Face à un Rimbaud mal éduqué, qui refuse toute forme d’autorité et se montre complètement anti-conformisme, Verlaine est désemparé. Epris d’amour et surtout de passion pour le jeune homme, il songe à quitter sa bien-aimée Mathilde également mère de son jeune fils. 

« Quand nous aurons tiré l’un de l’autre le meilleur, nous nous séparerons et nous poursuivrons chacun notre route » Arthur Rimbaud. 

Histoire d’une passion destructrice

Le spectacle auquel on assiste est celui d’une passion naissante et fusionnelle. Une passion destructrice pour l’un, vitale pour l’autre. Si Verlaine croit en l’amour, Rimbaud croit au désir. Tous les deux s’embarquent dans un tourbillon de tourments sans fin. Mathilde Verlaine (Jeanne Ruff), profondément touchée par le délaissement dont son mari fait preuve envers elle en plus d’accès de violences, désespère. Elle erre sur la scène, vêtue d’une longue robe blanche, tel un fantôme oublié. En 1873, Verlaine blesse Rimbaud et est condamné à deux années de prison, durant lesquelles il renouera avec le catholicisme. Désacralisation de deux monstres de la poésie : « Rimbaud et Verlaine vivent pleinement et sans concession l’état brut de l’instant présent, peuplent leur imaginaire de leurs révoltes, de leurs désirs, de leurs ruptures et de leurs étreintes » précise le metteur en scène et comédie Didier Long. 

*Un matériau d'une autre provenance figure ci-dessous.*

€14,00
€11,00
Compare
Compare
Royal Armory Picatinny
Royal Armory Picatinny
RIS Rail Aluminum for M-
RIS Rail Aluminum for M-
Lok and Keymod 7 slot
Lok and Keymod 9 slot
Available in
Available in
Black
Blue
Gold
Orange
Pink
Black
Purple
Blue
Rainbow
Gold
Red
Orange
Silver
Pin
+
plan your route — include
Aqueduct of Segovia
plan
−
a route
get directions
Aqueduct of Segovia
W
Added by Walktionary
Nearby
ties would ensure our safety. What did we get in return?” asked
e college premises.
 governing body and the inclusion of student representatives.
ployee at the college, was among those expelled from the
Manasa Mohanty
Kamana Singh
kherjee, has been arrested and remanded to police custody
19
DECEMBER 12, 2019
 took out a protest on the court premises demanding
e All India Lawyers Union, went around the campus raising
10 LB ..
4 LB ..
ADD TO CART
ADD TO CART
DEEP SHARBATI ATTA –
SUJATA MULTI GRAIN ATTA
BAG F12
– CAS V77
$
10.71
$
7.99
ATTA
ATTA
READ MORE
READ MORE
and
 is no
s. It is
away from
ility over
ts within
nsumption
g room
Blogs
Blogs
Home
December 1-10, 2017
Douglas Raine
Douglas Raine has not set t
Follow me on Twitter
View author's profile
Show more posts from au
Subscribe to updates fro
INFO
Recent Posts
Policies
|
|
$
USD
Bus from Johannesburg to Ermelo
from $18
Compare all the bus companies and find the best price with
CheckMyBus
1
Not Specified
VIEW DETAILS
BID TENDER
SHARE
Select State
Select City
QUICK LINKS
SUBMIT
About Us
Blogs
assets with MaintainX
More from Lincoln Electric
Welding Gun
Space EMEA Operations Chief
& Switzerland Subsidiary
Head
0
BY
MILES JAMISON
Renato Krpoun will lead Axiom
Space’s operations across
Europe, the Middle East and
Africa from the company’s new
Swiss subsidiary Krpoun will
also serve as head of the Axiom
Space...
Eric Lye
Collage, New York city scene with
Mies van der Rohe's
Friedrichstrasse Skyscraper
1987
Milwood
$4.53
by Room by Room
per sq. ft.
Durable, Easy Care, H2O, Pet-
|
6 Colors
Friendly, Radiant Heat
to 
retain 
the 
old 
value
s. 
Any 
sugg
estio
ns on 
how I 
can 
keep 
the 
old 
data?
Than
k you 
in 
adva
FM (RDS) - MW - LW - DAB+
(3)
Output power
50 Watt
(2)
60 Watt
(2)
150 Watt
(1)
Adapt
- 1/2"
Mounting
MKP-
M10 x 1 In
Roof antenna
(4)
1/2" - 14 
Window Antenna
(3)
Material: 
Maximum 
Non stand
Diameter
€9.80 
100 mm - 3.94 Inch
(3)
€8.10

« Il pleure dans mon coeur comme il pleut sur la ville » écrira Verlaine quelques temps plus tard, en 1874, rongé par la tristesse et par la mélancolie. 

Une mise en scène puissante et rythmée

La mise en scène de Didier Long est rythmée, parfois obscure. Sur un fond musical et un jeu de lumières dont les couleurs changent à mesure que le texte évolue, le spectacle gagne en puissance. Sur scène, on ne verra que ce triangle amoureux : Arthur Rimbaud, Paul et Mathilde Verlaine. Les autres personnages ne seront qu’évoqués par des voix. « Leurs voix sont convoquées, amplifiées et déformés pour rendre compte tantôt du peu d’influence que leur accordent » ajoute Didier Long. 

Une mise en scène puissante et rythmée, des comédiens qui nous transportent (Julien Alluguette en particulier) dans l’histoire belle et sombre de l’amour interdit de ceux qu’on appelle parfois, les amants maudits.